Access Control Lists

May 10, 2012

Access Control Lists (ACLs) filter IP traffic and secure your network from unauthorized access. An ACL is a set of conditions that the NetScaler ADC evaluates to determine whether to allow access. For example, the Finance department probably does not want to allow its resources to be accessed by other departments, such as HR and Documentation, and those departments want to restrict access to their data.

When the NetScaler ADC receives a data packet, it compares the information in the data packet with the conditions specified in the ACL and allows or denies access. The administrator of the organization can configure ACLs to function in the following processing modes:
  • ALLOW—Process the packet.
  • BRIDGE—Bridge the packet to the destination without processing it. The packet is directly sent by Layer 2 and Layer 3 forwarding.
  • DENY—Drop the packet.

ACL rules are the first level of defense on the NetScaler ADC.

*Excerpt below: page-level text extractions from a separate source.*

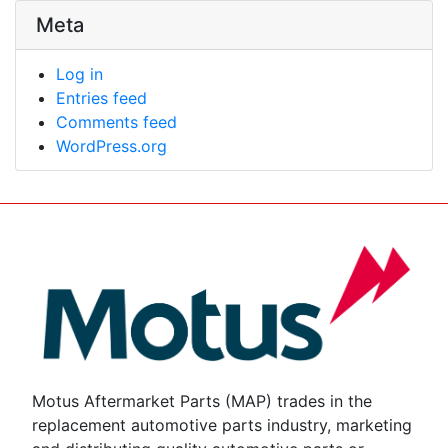
Meta
Log in
Entries feed
Comments feed
WordPress.org
Motus Aftermarket Parts (MAP) trades in the
replacement automotive parts industry, marketing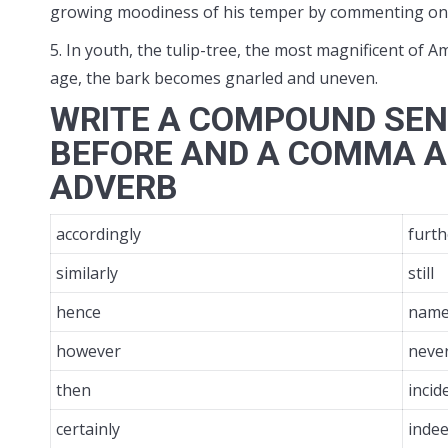
growing moodiness of his temper by commenting on th
5. In youth, the tulip-tree, the most magnificent of Am
age, the bark becomes gnarled and uneven.
WRITE A COMPOUND SEN
BEFORE AND A COMMA A
ADVERB
accordingly
furt
similarly
still
hence
name
however
neve
then
incid
certainly
inde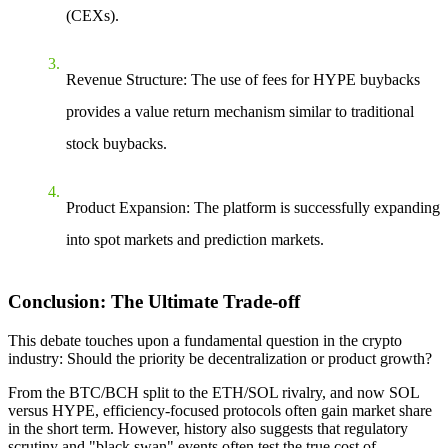
(CEXs).
Revenue Structure
: The use of fees for HYPE buybacks
provides a value return mechanism similar to traditional
stock buybacks.
Product Expansion
: The platform is successfully expanding
into spot markets and prediction markets.
Conclusion: The Ultimate Trade-off
This debate touches upon a fundamental question in the crypto
industry: Should the priority be decentralization or product growth?
From the BTC/BCH split to the ETH/SOL rivalry, and now SOL
versus HYPE, efficiency-focused protocols often gain market share
in the short term. However, history also suggests that regulatory
scrutiny and "black swan" events often test the true cost of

NetScaler supports the following types of ACLs:
  • Simple ACLs filter packets on the basis of their source IP address and, optionally, their protocol, destination port, or traffic domain. Any packet that has the characteristics specified in the ACL is dropped.
  • Extended ACLs filter data packets on the basis of various parameters, such as source IP address, source port, action, and protocol. An extended ACL defines the conditions that a packet must satisfy for the NetScaler ADC to process the packet, bridge the packet, or drop the packet.

Nomenclature

In the NetScaler user interfaces, the terms simple ACL and extended ACL refer to ACLs that process IPv4 packets. An ACL that processes IPv6 packets is called a simple ACL6 and or extended ACL6. When discussing both types, this documentation sometimes refers to both of them as simple ACLs or extended ACLs.

ACL Precedence

If both simple and extended ACLs are configured, incoming packets are compared to the simple ACLs first.

The NetScaler ADC first determines whether the incoming packet is an IPv4 or an IPv6 packet, and then compares the packet’s characteristics to either simple ACLs or simple ACL6s. If a match is found, the packet is dropped. If no match is found, the packet is compared to extended ACLs or extended ACL6s. If that comparison results in a match, the packet is handled as specified in the ACL. The packet can be bridged, dropped, or allowed. If no match is found, the packet is allowed.